In today’s global integration, many enterprises are developing their international markets. Marketing research is an efficient tool to help corporations better understand these markets and make effective strategies. However, global marketing research isn’t running on a flat road. There are charms – exploration in another culture and trying to find connections between the exotic tradition and your products; there are pains as well – application/implementation always requires trial and error and a great deal of patience on details. Karin Peterson, the global director of consumer research from Kimberly Clark, shared her experiences on global marketing research at one of our current topic classes.

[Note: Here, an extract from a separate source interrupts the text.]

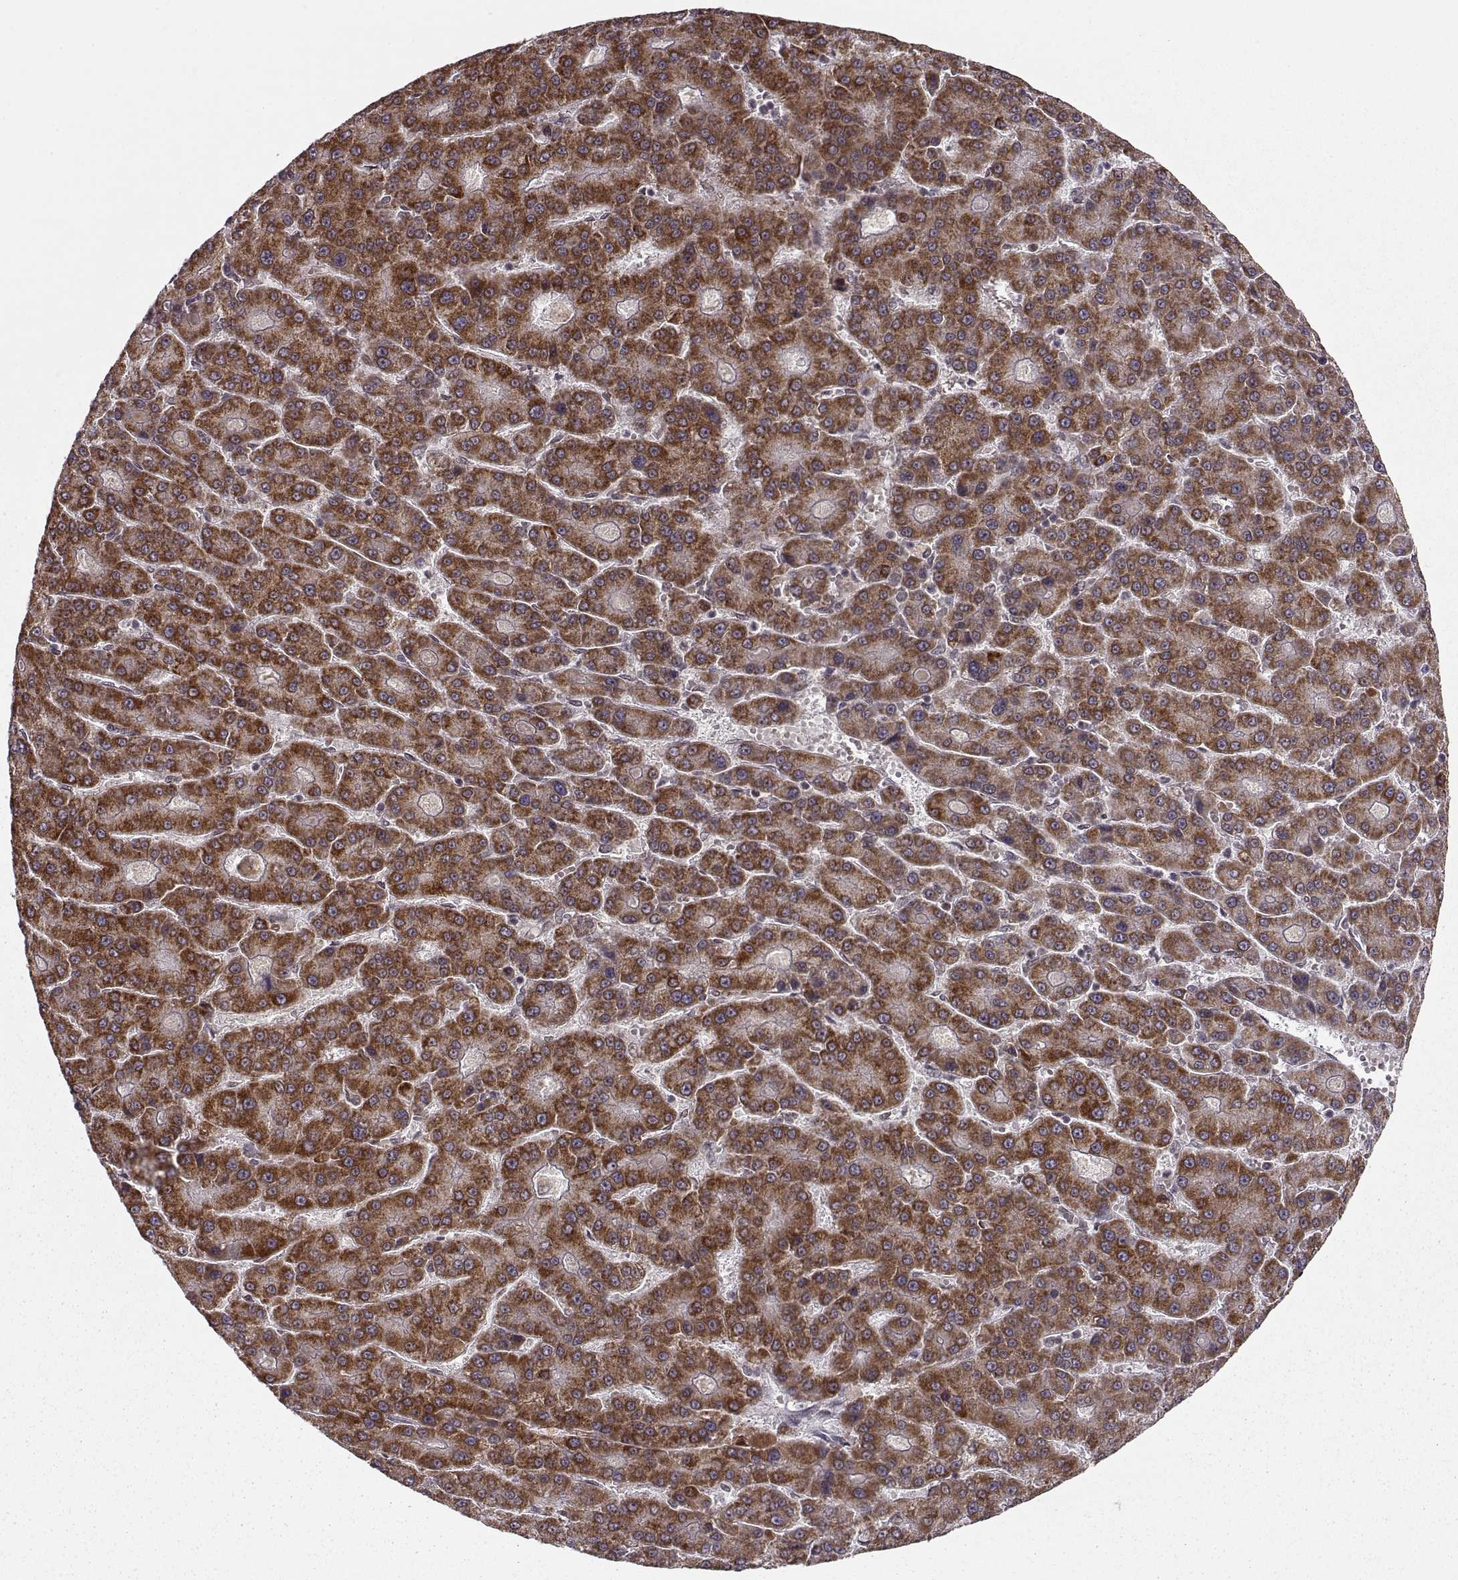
{"staining": {"intensity": "strong", "quantity": ">75%", "location": "cytoplasmic/membranous"}, "tissue": "liver cancer", "cell_type": "Tumor cells", "image_type": "cancer", "snomed": [{"axis": "morphology", "description": "Carcinoma, Hepatocellular, NOS"}, {"axis": "topography", "description": "Liver"}], "caption": "Immunohistochemistry of liver cancer (hepatocellular carcinoma) demonstrates high levels of strong cytoplasmic/membranous positivity in about >75% of tumor cells. Using DAB (brown) and hematoxylin (blue) stains, captured at high magnification using brightfield microscopy.", "gene": "RAI1", "patient": {"sex": "male", "age": 70}}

Global research is an eye-opening experience. A lot of things are what you’ve never seen and you’ve never even thought about. Identifying the different influencers under different cultures is an indispensable part of global research. The difference sometimes isn’t that intuitionistic. Karin mentioned the toilet culture in a couple of Asian countries. Squat toilet is widely used in some Asian countries, though you may also find western-styled toilets in their public restrooms. In Japan, the western-styled toilet is equipped with some electronic buttons on one side of the toilet seat – these buttons are for bidet washing, seat washing, toilet flushing, etc. Toilet is just a small reflection of different local culture and belief, but you might already get shocked here. Given people across the world are so different, we, as marketing researchers, may not take it for granted before looking into local cultures. Focus on things we don’t know and not just confirm those we already believe.

Doing global research, you need to cooperate with people from different cultures. Culture difference sometimes results in distinct work style. You need to understand what your counterparts really mean through the words or poses. People in some countries may always respond with “H’m” (a way to express agreement/admit in eastern Asia) during meetings. However, they went back doing things in their own way. I don’t mean to judge it’s good or not. I believe every nation has its own trait, which is a heritage from their culture/society development and influence the behaviors of people in that community from generation to generation. Understanding the difference and finding a way to better work with that culture can us proceed more smoothly.

Global marketing research contains uncertainty, difference and even conflicts, but it is also an adventure full of novelties and discoveries.